OPINION PIECE - Lani Evans is Vodafone New Zealand Foundation Manager.
As Hurricane Irma does its very worst to homes throughout America, it’s easy to be left feeling powerless on the other side of the world.
Irma, one of the strongest tropical hurricanes ever recorded in the Atlantic Ocean, has left a mark on the Caribbean and Florida. Ninety percent of the Island of Barbuda has been destroyed and up to 3 million people are expected to be affected. Tragically 40 people have lost their lives.
Just one year ago, another crisis emerged, this one much closer to home.
Cyclone Winston lashed Fiji with winds of 280kmph and flattened entire villages. As part of the relief effort Vodafone New Zealand sent our volunteer Instant Network team over to re-stablish mobile communications to help aid workers communicate during the relief effort, and enable people to contact their loved ones. The stories our team encountered were heart-breaking and sadly, these tragedies will become more frequent as we feel the effects of climate change.
So what more do we do to help?
Human beings are incredibly empathetic – our brains are biologically hardwired for it. George Monbiot said in a recent article that humans possess an astonishing degree of altruism - that we are “among mammals, the supreme co-operators.” So how do we engage that altruism, that global whanaungatanga, in the face of disasters like Irma and Winston? In the face of problems like climate change?
Industries like ours will continue to hold an important part of the puzzle.
Telecommunications allow us to connect across disparate geographies, reducing the climatic impacts of travel, and, more importantly, creating the space for the digital communities that give rise to social and political justice movements.
Our industry builds and distributes the tools that allow for radical change.

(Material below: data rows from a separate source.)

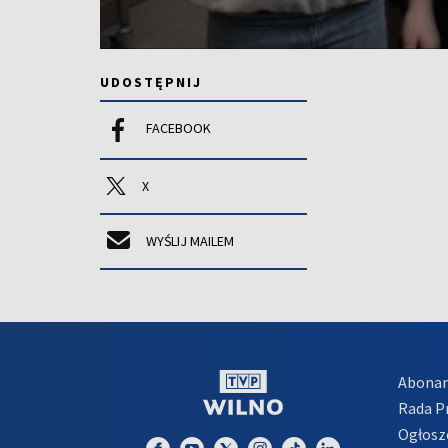
UDOSTĘPNIJ
FACEBOOK
X
WYŚLIJ MAILEM
Abona
Rada 
Ogłosz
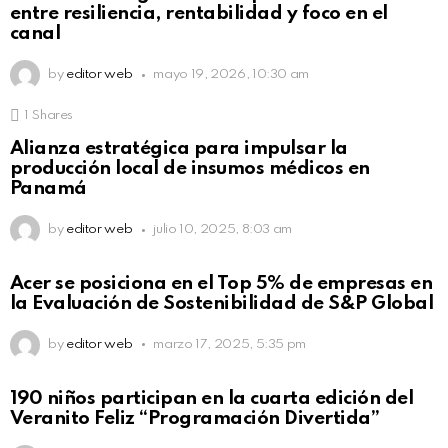
entre resiliencia, rentabilidad y foco en el
canal
by
editor web
mayo 19, 2026, 10:30 am
1
Shares
Alianza estratégica para impulsar la
producción local de insumos médicos en
Panamá
by
editor web
julio 10, 2025, 8:03 am
Acer se posiciona en el Top 5% de empresas en
la Evaluación de Sostenibilidad de S&P Global
by
editor web
marzo 17, 2025, 5:35 pm
190 niños participan en la cuarta edición del
Veranito Feliz “Programación Divertida”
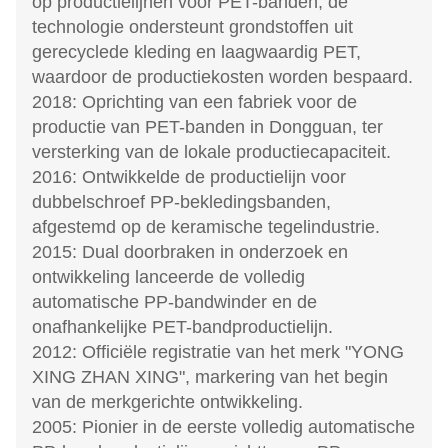
op productielijnen voor PET-banden; de
technologie ondersteunt grondstoffen uit
gerecyclede kleding en laagwaardig PET,
waardoor de productiekosten worden bespaard.
2018: Oprichting van een fabriek voor de
productie van PET-banden in Dongguan, ter
versterking van de lokale productiecapaciteit.
2016: Ontwikkelde de productielijn voor
dubbelschroef PP-bekledingsbanden,
afgestemd op de keramische tegelindustrie.
2015: Dual doorbraken in onderzoek en
ontwikkeling lanceerde de volledig
automatische PP-bandwinder en de
onafhankelijke PET-bandproductielijn.
2012: Officiële registratie van het merk "YONG
XING ZHAN XING", markering van het begin
van de merkgerichte ontwikkeling.
2005: Pionier in de eerste volledig automatische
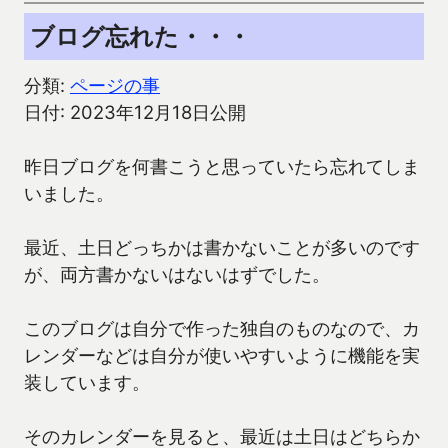
ブログ忘れた・・・
分類:
ページの事
日付: 2023年12月18日公開
昨日ブログを何書こうと思っていたら忘れてしま
いました。
最近、土日どっちかは書かないことが多いのです
が、両方書かないはないはずでした。
このブログは自分で作った独自のものなので、カ
レンダーなどは自分が使いやすいように機能を実
装しています。
そのカレンダーを見ると、最近は土日はどちらか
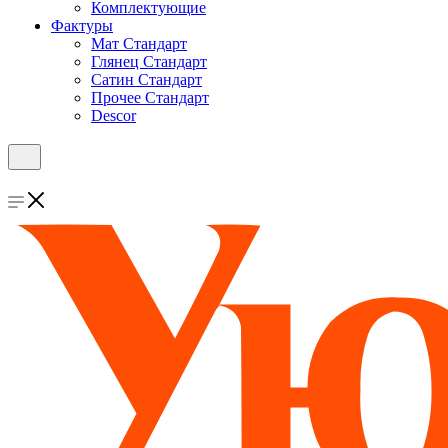
Комплектующие
Фактуры
Мат Стандарт
Глянец Стандарт
Сатин Стандарт
Прочее Стандарт
Descor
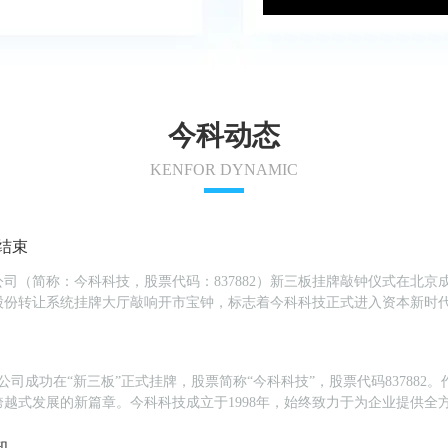
今科动态
KENFOR DYNAMIC
结束
限公司（简称：今科科技，股票代码：837882）新三板挂牌敲钟仪式在北京
股份转让系统挂牌大厅敲响开市宝钟，标志着今科科技正式进入资本新时
的十家企业公司董事长徐导明先生...
有限公司成功在“新三板”正式挂牌，股票简称“今科科技”，股票代码8378
越式发展的新篇章。今科科技成立于1998年，始终致力于为企业提供全方
服务，服务内容包...
知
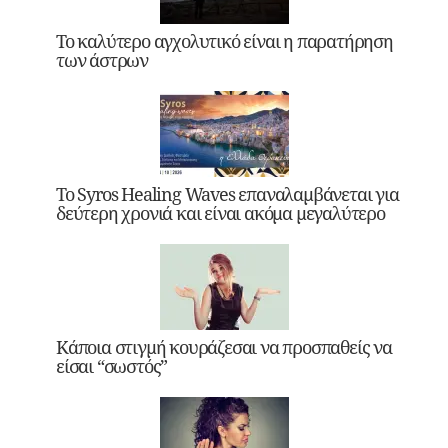
Το καλύτερο αγχολυτικό είναι η παρατήρηση
των άστρων
Το Syros Healing Waves επαναλαμβάνεται για
δεύτερη χρονιά και είναι ακόμα μεγαλύτερο
Κάποια στιγμή κουράζεσαι να προσπαθείς να
είσαι “σωστός”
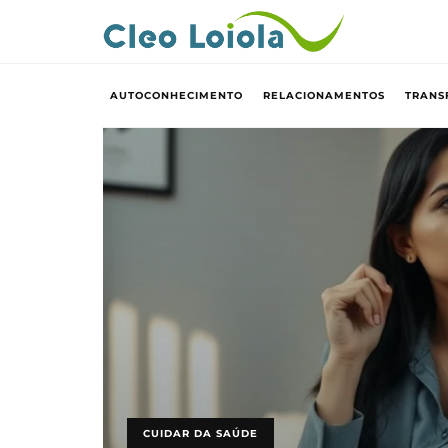
AUTOCONHECIMENTO
RELACIONAMENTOS
TRANS
CUIDAR DA SAÚDE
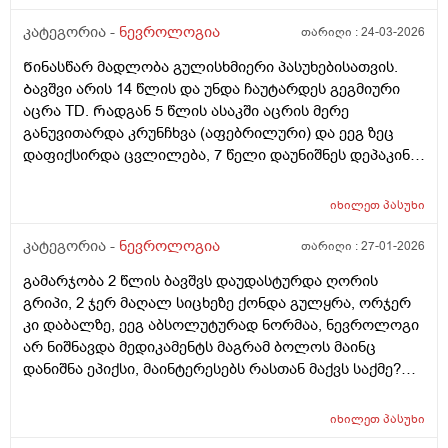
კატეგორია -
ნევროლოგია
თარიღი :
24-03-2026
Წინასწარ მადლობა გულისხმიერი პასუხებისათვის.
Ბავშვი არის 14 წლის და უნდა ჩაუტარდეს გეგმიური
აცრა TD. Რადგან 5 წლის ასაკში აცრის მერე
განუვითარდა კრუნჩხვა (აფებრილური) და ეეგ ზეც
დაფიქსირდა ცვლილება, 7 წელი დაუნიშნეს დეპაკინი.
2 წელია რაც მოეხსნა წამალი. Ძალიან ვშიშობ ახლა
აცრის ჩატარებას. Ნევრილოგმა გაუკეთეთო მაგრამ
იხილეთ
პასუხი
ვერ გავრისკავ. Ან ხომ არაა შესაძლებელი ცალ
ცალკე გავუკეთო ან საერთოდ არა. Თუ დასჭირდა
კატეგორია -
ნევროლოგია
თარიღი :
27-01-2026
როდესმე, მერე ჩავუტარებ. Მადლობა წინასწარ.
გამარჯობა 2 წლის ბავშვს დაუდასტურდა ღორის
გრიპი, 2 ჯერ მაღალ სიცხეზე ქონდა გულყრა, ორჯერ
კი დაბალზე, ეეგ აბსოლუტურად ნორმაა, ნევროლოგი
არ ნიშნავდა მედიკამენტს მაგრამ ბოლოს მაინც
დანიშნა ეპიქსი, მაინტერესებს რასთან მაქვს საქმე?
ეპიქსის ფონზე გულყრა ისევ შესაძლებელია და
რამდენი ხანი უნდა მიიღოს ეს წამალი. წინანსწარ
იხილეთ
პასუხი
უღრმესი მადლობა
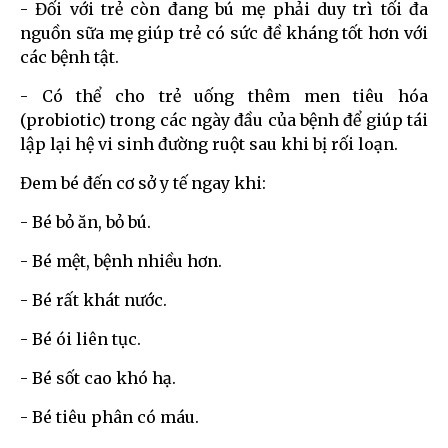
- Đối với trẻ còn đang bú mẹ phải duy trì tối đa
nguồn sữa mẹ giúp trẻ có sức đề kháng tốt hơn với
các bệnh tật.
- Có thể cho trẻ uống thêm men tiêu hóa
(probiotic) trong các ngày đầu của bệnh để giúp tái
lập lại hệ vi sinh đường ruột sau khi bị rối loạn.
Đem bé đến cơ sở y tế ngay khi:
- Bé bỏ ăn, bỏ bú.
- Bé mệt, bệnh nhiều hơn.
- Bé rất khát nước.
- Bé ói liên tục.
- Bé sốt cao khó hạ.
- Bé tiêu phân có máu.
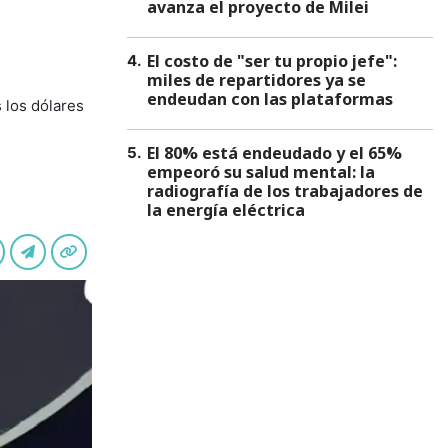
avanza el proyecto de Milei
El costo de "ser tu propio jefe":
4
.
miles de repartidores ya se
endeudan con las plataformas
 los dólares
El 80% está endeudado y el 65%
5
.
empeoró su salud mental: la
radiografía de los trabajadores de
la energía eléctrica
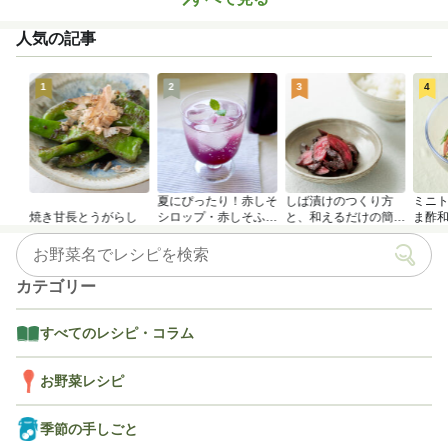
人気の記事
1
2
3
4
夏にぴったり！赤しそ
しば漬けのつくり方
ミニ
焼き甘長とうがらし
シロップ・赤しそふり
と、和えるだけの簡単
ま酢
かけのつくり方
アレンジレシピ
カテゴリー
すべてのレシピ・コラム
お野菜レシピ
季節の手しごと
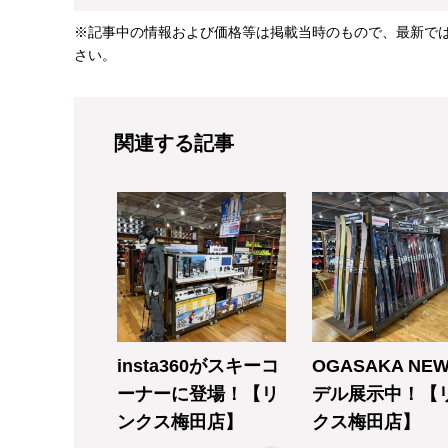
※記事中の情報および価格等は掲載当時のもので、最新で
さい。
関連する記事
insta360がスキーコ
OGASAKA NE
ーナーに登場！【リ
デル展示中！【
ンクス梅田店】
クス梅田店】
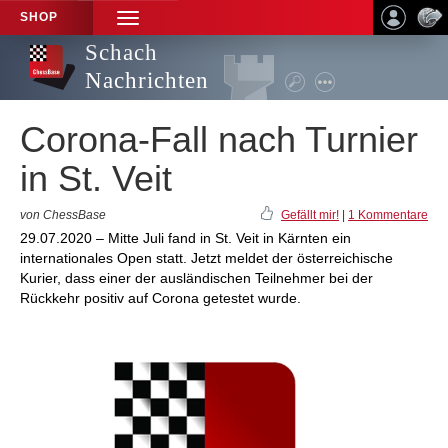
SHOP
TOGGLE
NAVIGATION
Schach
Nachrichten
Corona-Fall nach Turnier
in St. Veit
von ChessBase
Gefällt mir!
|
1 Kommentare
29.07.2020 – Mitte Juli fand in St. Veit in Kärnten ein
internationales Open statt. Jetzt meldet der österreichische
Kurier, dass einer der ausländischen Teilnehmer bei der
Rückkehr positiv auf Corona getestet wurde.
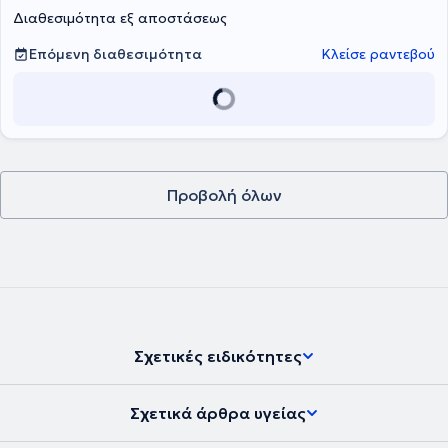
Διαθεσιμότητα εξ αποστάσεως
Επόμενη διαθεσιμότητα
Κλείσε ραντεβού
Προβολή όλων
Σχετικές ειδικότητες
Σχετικά άρθρα υγείας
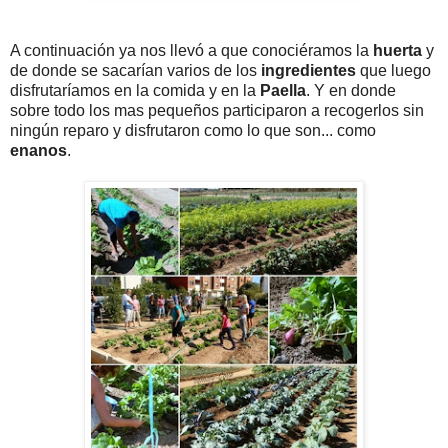
A continuación ya nos llevó a que conociéramos la
huerta
y
de donde se sacarían varios de los
ingredientes
que luego
disfrutaríamos en la comida y en la
Paella
. Y en donde
sobre todo los mas pequeños participaron a recogerlos sin
ningún reparo y disfrutaron como lo que son... como
enanos
.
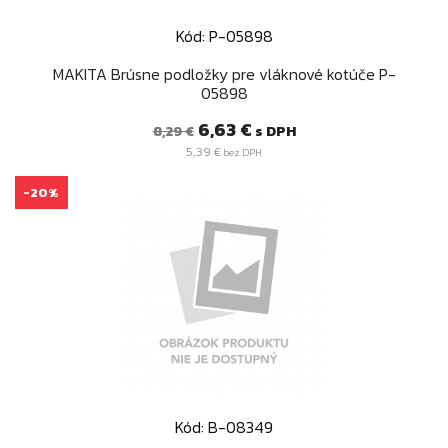
Kód: P-05898
MAKITA Brúsne podložky pre vláknové kotúče P-
05898
Bežná
Cena
6,63 €
s DPH
8,29 €
cena
5,39 €
bez DPH
-20%
Kód: B-08349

Like Dr Lance O’Sullivan’s virtual medical centre, set up in Patea, a town with no doctor, giving rural whanau access to medical professionals; like the drones that deliver vaccines and blood for transfusions to isolated communities in Rwanda; like M-Pesa, the digital money transfer system that allows more than 25 million ‘unbanked’ people access financial services.
And like the Instant Network.
Right now, a group of trained Vodafone staff from Hungary, the Netherlands and Spain have touched down in Pointe-à-Pitre in Guadeloupe to provide communications support in the areas worst affected by Hurricane Irma.
Getting donated funds to emergency relief organisations is extremely important because necessities like water, medical supplies stem the flow of damage and disease and will save lives.
This is our 11th deployment, working alongside NGO Télécoms Sans Frontières. Our New Zealand team have deployed four times and we expect to be deployed again, for the next earthquake, the next cyclone, the next human tragedy.
Our primary role is to re-establish communications, giving aid workers the ability to co-ordinate their efforts and giving individuals the means to let their families know that they are safe.
According to Andrew Dunnett, the Vodafone Foundation Director “Ensuring people are able to communicate in the aftermath of a natural disaster is crucial, both for the coordination of aid and to enable those affected to reconnect with family and friends".
I couldn’t agree more. Humans, the great co-operators, the empathetic connectors – we need each other, we need to work together, and we need to see the ways in which our challenges and our lives intersect.
Our focus, at the Vodafone NZ Foundation is on youth and our bold goal is to halve the number of excluded and disadvantaged young people in New Zealand. We take a social justice lens, but I believe it is inextricably linked to climate change and to the work we do with Instant Network, by our common humanity, because those who will be most affected by events like Irma won’t be those who are doing alright – they will be the vulnerable and we are all in this together.
As Lilla Watson said, “If you have come here to help me, you are wasting your time. But if you have come because your liberation is bound up with mine, then let us work together”.